• **DOCUMENT EXTRACT**
To make our model more robust we will reduce our vocabulary to only those words which occur at least 5 times in the entire corpus.

In [25]:
word_count_threshold = 10
word_counts = {}
nsents = 0
for key, sents in train_descriptions.items():
    for sent in sents:
        nsents += 1
        for w in sent.split(' '):
            word_counts[w] = word_counts.get(w, 0) + 1
vocab = [w for w in word_counts if word_counts[w] >= word_count_threshold]

print('Vocabulary = %d' % (len(vocab)))

Vocabulary = 1651


In [26]:
# Dumping the features in a pickle file for further use
dump(train, open('train.pkl', 'wb'))

# Dumping the features in a pickle file for further use
dump(train_descriptions, open('train_descriptions.pkl', 'wb'))

# Dumping the features in a pickle file for further use
dump(train_features, open('train_features.pkl', 'wb'))

The description text will need to be encoded to numbers before it can be presented to the model as in input or compared to the model’s predictions.

The first step in encoding the data is to create a consistent mapping from words to unique integer values. Keras provides the Tokenizer class that can learn this mapping from the loaded description data.

Below defines the to_lines() to convert the dictionary of descriptions into a list of strings and the create_tokenizer() function that will fit a Tokenizer given the loaded photo description text.

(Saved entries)

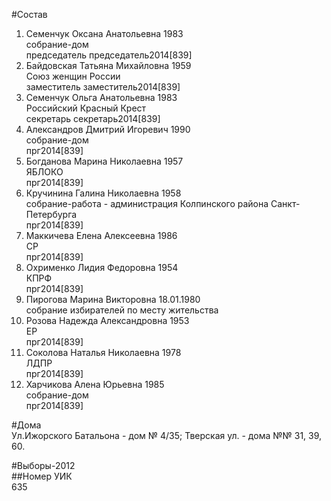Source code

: #Состав  
1. Семенчук Оксана Анатольевна 1983  
    собрание-дом  
    председатель председатель2014[839]  
2. Байдовская Татьяна Михайловна 1959  
    Союз женщин России  
    заместитель заместитель2014[839]  
3. Семенчук Ольга Анатольевна 1983  
    Российский Красный Крест  
    секретарь секретарь2014[839]  
4. Александров Дмитрий Игоревич 1990  
    собрание-дом  
    прг2014[839]  
5. Богданова Марина Николаевна 1957  
    ЯБЛОКО  
    прг2014[839]  
6. Кручинина Галина Николаевна 1958  
    собрание-работа - администрация Колпинского района Санкт-Петербурга  
    прг2014[839]  
7. Маккичева Елена Алексеевна 1986  
    СР  
    прг2014[839]  
8. Охрименко Лидия Федоровна 1954  
    КПРФ  
    прг2014[839]  
9. Пирогова Марина Викторовна 18.01.1980  
    собрание избирателей по месту жительства  
10. Розова Надежда Александровна 1953  
    ЕР  
    прг2014[839]  
11. Соколова Наталья Николаевна 1978  
    ЛДПР  
    прг2014[839]  
12. Харчикова Алена Юрьевна 1985  
    собрание-дом  
    прг2014[839]  
  
#Дома  
Ул.Ижорского Батальона - дом № 4/35; Тверская ул. - дома №№ 31, 39, 60.  
  
#Выборы-2012  
##Номер УИК  
635  
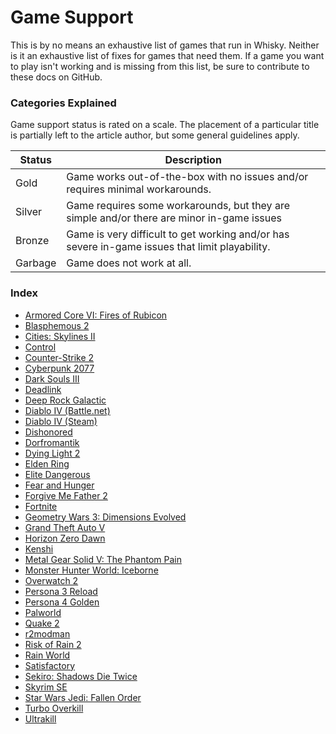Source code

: # Game Support

This is by no means an exhaustive list of games that run in Whisky.
Neither is it an exhaustive list of fixes for games that need them.
If a game you want to play isn't working and is missing from this list,
be sure to contribute to these docs on GitHub.

### Categories Explained

Game support status is rated on a scale. The placement of a particular
title is partially left to the article author, but some general guidelines apply.

| Status  | Description                                                                                    |
| ------- | ---------------------------------------------------------------------------------------------- |
| Gold    | Game works out-of-the-box with no issues and/or requires minimal workarounds.                  |
| Silver  | Game requires some workarounds, but they are simple and/or there are minor in-game issues      |
| Bronze  | Game is very difficult to get working and/or has severe in-game issues that limit playability. |
| Garbage | Game does not work at all.                                                                     |

### Index

- [Armored Core VI: Fires of Rubicon](./armored-core-6.md)
- [Blasphemous 2](./blasphemous-2.md)
- [Cities: Skylines II](./cities-skylines-2.md)
- [Control](./control.md)
- [Counter-Strike 2](./counter-strike-2.md)
- [Cyberpunk 2077](./cyberpunk-2077.md)
- [Dark Souls III](./dark-souls-3.md)
- [Deadlink](./deadlink.md)
- [Deep Rock Galactic](./deep-rock-galactic.md)
- [Diablo IV (Battle.net)](./diablo-4-battle-net.md)
- [Diablo IV (Steam)](./diablo-4-steam.md)
- [Dishonored](./dishonored.md)
- [Dorfromantik](./dorfromantik.md)
- [Dying Light 2](./dying-light-2.md)
- [Elden Ring](./elden-ring.md)
- [Elite Dangerous](./elite-dangerous.md)
- [Fear and Hunger](./fear-and-hunger.md)
- [Forgive Me Father 2](./forgive-me-father-2.md)
- [Fortnite](./fortnite.md)
- [Geometry Wars 3: Dimensions Evolved](./gw3-dimensions-evolved.md)
- [Grand Theft Auto V](./gta-5.md)
- [Horizon Zero Dawn](./horizon-zero-dawn.md)
- [Kenshi](./kenshi.md)
- [Metal Gear Solid V: The Phantom Pain](./mgs-5.md)
- [Monster Hunter World: Iceborne](./monster-hunter-world-iceborne.md)
- [Overwatch 2](./overwatch-2.md)
- [Persona 3 Reload](./p3r.md)
- [Persona 4 Golden](./p4g.md)
- [Palworld](./palworld.md)
- [Quake 2](./game-support/quake2.md)
- [r2modman](./r2modman.md)
- [Risk of Rain 2](./risk-of-rain-2.md)
- [Rain World](./rain-world.md)
- [Satisfactory](./satisfactory.md)
- [Sekiro: Shadows Die Twice](./sekiro.md)
- [Skyrim SE](./skyrim-se.md)
- [Star Wars Jedi: Fallen Order](./sw-fallen-order.md)
- [Turbo Overkill](./turbo-overkill.md)
- [Ultrakill](./ultrakill.md)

• **PROBLEMS TO SOLVE**
#1 Transcribe the vocabulary excerpt from "print('Vocabulary = %d'" up to and including "dump(train_descriptions, open('train_descriptions.pkl', 'wb'))".
#2 In the listing, rewrite the lines from the line with "#Выборы-2012" up to and including the line with "# Game Support", changing "Game Support" to "Game Compatibility" and leaving everything else as is. Return only those lines, without the pictures.

• **RESPONSES PER TASK**
#1
print('Vocabulary = %d' % (len(vocab)))

Vocabulary = 1651


In [26]:
# Dumping the features in a pickle file for further use
dump(train, open('train.pkl', 'wb'))

# Dumping the features in a pickle file for further use
dump(train_descriptions, open('train_descriptions.pkl', 'wb'))

#2
#Выборы-2012  
##Номер УИК  
635  
Source code

: # Game Compatibility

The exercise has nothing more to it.